MATERIAL SHOWN →
★ ★ ★ ★

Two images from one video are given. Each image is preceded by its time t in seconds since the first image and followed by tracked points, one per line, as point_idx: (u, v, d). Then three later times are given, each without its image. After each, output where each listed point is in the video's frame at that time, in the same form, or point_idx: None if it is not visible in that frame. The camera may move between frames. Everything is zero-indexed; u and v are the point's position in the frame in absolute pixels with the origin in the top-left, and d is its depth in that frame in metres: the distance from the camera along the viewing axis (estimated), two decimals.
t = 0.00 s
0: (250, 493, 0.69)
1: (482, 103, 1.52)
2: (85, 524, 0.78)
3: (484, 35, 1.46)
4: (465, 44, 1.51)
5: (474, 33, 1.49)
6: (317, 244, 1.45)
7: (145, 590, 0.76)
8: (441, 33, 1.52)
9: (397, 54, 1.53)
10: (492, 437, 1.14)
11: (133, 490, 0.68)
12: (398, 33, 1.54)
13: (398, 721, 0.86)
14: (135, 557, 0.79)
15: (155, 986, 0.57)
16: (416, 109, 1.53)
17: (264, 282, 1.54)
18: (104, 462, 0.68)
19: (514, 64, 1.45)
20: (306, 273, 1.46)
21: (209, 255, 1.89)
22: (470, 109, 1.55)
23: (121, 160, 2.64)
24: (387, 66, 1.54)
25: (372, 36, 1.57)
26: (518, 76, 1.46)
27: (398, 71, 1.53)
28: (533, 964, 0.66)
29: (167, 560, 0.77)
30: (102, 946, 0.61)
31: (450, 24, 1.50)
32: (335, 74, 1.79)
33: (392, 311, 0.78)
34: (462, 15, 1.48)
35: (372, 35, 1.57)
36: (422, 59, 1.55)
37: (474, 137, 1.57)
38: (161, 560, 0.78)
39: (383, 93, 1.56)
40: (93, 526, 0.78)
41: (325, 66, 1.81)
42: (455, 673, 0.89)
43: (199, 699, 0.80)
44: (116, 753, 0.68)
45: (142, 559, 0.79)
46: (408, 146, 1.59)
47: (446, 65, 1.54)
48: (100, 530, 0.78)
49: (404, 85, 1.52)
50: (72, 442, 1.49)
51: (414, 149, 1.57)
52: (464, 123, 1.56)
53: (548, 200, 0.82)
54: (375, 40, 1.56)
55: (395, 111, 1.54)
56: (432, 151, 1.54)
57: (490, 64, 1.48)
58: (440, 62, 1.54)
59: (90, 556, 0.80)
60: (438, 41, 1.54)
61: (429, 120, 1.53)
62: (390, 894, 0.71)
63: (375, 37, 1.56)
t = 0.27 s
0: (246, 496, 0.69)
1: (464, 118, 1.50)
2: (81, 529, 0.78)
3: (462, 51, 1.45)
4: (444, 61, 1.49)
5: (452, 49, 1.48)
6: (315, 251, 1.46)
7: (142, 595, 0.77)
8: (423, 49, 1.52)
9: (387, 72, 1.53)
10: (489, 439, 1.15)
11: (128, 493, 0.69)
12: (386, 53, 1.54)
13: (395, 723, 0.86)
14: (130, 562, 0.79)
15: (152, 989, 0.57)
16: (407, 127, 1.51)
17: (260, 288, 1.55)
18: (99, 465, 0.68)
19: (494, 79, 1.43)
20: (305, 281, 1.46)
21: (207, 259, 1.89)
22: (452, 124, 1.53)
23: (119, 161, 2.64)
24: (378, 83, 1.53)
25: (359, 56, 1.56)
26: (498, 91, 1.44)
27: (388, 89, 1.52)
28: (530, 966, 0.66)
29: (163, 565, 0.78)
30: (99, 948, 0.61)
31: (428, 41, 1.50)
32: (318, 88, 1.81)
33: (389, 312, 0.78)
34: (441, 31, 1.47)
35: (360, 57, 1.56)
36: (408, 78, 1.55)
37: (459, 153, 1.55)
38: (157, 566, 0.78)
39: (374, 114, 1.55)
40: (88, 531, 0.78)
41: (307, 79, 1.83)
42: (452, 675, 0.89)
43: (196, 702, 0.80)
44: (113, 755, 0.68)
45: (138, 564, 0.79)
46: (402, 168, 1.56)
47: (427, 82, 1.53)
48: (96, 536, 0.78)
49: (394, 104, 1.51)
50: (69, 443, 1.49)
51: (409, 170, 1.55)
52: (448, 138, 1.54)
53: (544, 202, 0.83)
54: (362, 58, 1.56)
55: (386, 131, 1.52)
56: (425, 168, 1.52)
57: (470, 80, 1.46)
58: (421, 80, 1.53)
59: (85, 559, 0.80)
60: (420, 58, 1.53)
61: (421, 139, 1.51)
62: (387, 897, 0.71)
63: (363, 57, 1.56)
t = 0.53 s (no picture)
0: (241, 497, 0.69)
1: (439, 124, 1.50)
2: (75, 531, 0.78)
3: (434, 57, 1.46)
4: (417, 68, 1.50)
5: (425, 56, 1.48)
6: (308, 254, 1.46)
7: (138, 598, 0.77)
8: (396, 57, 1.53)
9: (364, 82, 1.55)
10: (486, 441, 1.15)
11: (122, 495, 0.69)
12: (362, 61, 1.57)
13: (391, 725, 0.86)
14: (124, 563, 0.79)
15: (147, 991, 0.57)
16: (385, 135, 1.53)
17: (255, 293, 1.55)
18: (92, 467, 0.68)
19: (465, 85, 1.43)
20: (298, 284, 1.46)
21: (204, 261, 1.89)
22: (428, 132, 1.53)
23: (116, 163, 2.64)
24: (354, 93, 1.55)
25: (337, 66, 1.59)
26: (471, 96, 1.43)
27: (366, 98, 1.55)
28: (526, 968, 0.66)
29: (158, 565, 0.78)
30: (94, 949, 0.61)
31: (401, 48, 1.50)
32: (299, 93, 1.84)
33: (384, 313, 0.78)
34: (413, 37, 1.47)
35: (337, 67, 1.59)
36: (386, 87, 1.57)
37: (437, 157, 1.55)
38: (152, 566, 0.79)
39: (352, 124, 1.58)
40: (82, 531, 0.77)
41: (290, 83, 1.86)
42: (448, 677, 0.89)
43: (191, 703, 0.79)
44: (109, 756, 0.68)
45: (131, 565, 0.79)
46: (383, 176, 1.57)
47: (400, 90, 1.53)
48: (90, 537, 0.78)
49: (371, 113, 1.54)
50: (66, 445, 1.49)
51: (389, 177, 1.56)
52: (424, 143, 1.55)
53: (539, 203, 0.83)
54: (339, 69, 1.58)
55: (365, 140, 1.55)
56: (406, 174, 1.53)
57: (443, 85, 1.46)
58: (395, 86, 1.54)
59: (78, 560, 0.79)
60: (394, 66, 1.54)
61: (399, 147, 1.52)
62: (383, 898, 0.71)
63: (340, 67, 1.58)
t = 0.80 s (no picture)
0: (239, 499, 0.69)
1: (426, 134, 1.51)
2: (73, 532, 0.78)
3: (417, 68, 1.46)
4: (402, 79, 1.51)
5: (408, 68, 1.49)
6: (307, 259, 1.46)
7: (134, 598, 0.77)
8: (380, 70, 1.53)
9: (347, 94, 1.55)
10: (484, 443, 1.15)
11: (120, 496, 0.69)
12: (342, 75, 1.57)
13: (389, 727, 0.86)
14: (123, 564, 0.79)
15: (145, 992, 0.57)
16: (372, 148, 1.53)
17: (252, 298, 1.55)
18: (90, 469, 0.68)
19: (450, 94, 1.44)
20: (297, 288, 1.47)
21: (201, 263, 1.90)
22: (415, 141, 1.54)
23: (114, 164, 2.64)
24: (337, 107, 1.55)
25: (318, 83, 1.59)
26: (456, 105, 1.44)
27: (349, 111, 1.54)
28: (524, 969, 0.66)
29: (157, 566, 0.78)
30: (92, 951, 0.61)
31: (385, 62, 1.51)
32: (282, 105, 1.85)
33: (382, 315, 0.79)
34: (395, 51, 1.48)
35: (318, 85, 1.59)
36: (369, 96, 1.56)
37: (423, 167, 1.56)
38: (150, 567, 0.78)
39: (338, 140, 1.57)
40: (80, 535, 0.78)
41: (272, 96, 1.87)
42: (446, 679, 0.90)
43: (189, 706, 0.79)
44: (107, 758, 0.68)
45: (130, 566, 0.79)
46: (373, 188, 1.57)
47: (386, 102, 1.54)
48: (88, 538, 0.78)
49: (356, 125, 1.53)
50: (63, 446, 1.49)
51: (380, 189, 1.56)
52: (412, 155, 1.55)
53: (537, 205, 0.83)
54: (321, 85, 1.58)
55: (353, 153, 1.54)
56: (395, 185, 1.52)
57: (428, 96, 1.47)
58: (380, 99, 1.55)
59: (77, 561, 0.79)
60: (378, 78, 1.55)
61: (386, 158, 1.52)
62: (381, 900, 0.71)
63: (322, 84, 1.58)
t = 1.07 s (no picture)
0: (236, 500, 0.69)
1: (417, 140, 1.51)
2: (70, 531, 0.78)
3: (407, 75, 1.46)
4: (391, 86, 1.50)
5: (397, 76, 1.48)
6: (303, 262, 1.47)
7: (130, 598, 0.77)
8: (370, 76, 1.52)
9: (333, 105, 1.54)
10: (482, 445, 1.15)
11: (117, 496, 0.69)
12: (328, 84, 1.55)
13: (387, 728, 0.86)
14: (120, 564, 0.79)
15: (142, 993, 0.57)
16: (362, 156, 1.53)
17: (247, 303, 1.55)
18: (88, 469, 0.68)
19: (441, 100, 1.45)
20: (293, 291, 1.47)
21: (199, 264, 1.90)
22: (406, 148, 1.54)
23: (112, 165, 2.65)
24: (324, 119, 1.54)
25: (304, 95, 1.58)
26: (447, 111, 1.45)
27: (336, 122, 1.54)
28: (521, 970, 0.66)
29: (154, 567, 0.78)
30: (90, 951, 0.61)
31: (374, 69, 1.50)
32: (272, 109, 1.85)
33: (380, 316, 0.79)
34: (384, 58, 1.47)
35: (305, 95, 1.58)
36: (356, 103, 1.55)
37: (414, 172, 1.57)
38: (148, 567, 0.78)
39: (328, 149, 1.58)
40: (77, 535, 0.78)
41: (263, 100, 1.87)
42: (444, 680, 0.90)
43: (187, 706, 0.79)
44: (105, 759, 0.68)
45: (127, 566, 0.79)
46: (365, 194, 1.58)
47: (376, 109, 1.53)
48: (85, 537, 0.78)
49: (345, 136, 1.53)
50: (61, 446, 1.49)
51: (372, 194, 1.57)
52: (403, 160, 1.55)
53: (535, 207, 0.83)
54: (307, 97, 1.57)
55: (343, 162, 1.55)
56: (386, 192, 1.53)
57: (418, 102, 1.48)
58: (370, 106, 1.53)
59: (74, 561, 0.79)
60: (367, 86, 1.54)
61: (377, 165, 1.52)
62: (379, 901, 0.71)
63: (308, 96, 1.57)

★ ★ ★ ★

TASK STATEMENT → Taking the entries above, print exactly the lines starting at the line with "7: (138, 598, 0.77)" and ending at the line with "31: (385, 62, 1.51)", both included.

SOLUTION →
7: (138, 598, 0.77)
8: (396, 57, 1.53)
9: (364, 82, 1.55)
10: (486, 441, 1.15)
11: (122, 495, 0.69)
12: (362, 61, 1.57)
13: (391, 725, 0.86)
14: (124, 563, 0.79)
15: (147, 991, 0.57)
16: (385, 135, 1.53)
17: (255, 293, 1.55)
18: (92, 467, 0.68)
19: (465, 85, 1.43)
20: (298, 284, 1.46)
21: (204, 261, 1.89)
22: (428, 132, 1.53)
23: (116, 163, 2.64)
24: (354, 93, 1.55)
25: (337, 66, 1.59)
26: (471, 96, 1.43)
27: (366, 98, 1.55)
28: (526, 968, 0.66)
29: (158, 565, 0.78)
30: (94, 949, 0.61)
31: (401, 48, 1.50)
32: (299, 93, 1.84)
33: (384, 313, 0.78)
34: (413, 37, 1.47)
35: (337, 67, 1.59)
36: (386, 87, 1.57)
37: (437, 157, 1.55)
38: (152, 566, 0.79)
39: (352, 124, 1.58)
40: (82, 531, 0.77)
41: (290, 83, 1.86)
42: (448, 677, 0.89)
43: (191, 703, 0.79)
44: (109, 756, 0.68)
45: (131, 565, 0.79)
46: (383, 176, 1.57)
47: (400, 90, 1.53)
48: (90, 537, 0.78)
49: (371, 113, 1.54)
50: (66, 445, 1.49)
51: (389, 177, 1.56)
52: (424, 143, 1.55)
53: (539, 203, 0.83)
54: (339, 69, 1.58)
55: (365, 140, 1.55)
56: (406, 174, 1.53)
57: (443, 85, 1.46)
58: (395, 86, 1.54)
59: (78, 560, 0.79)
60: (394, 66, 1.54)
61: (399, 147, 1.52)
62: (383, 898, 0.71)
63: (340, 67, 1.58)
t = 0.80 s (no picture)
0: (239, 499, 0.69)
1: (426, 134, 1.51)
2: (73, 532, 0.78)
3: (417, 68, 1.46)
4: (402, 79, 1.51)
5: (408, 68, 1.49)
6: (307, 259, 1.46)
7: (134, 598, 0.77)
8: (380, 70, 1.53)
9: (347, 94, 1.55)
10: (484, 443, 1.15)
11: (120, 496, 0.69)
12: (342, 75, 1.57)
13: (389, 727, 0.86)
14: (123, 564, 0.79)
15: (145, 992, 0.57)
16: (372, 148, 1.53)
17: (252, 298, 1.55)
18: (90, 469, 0.68)
19: (450, 94, 1.44)
20: (297, 288, 1.47)
21: (201, 263, 1.90)
22: (415, 141, 1.54)
23: (114, 164, 2.64)
24: (337, 107, 1.55)
25: (318, 83, 1.59)
26: (456, 105, 1.44)
27: (349, 111, 1.54)
28: (524, 969, 0.66)
29: (157, 566, 0.78)
30: (92, 951, 0.61)
31: (385, 62, 1.51)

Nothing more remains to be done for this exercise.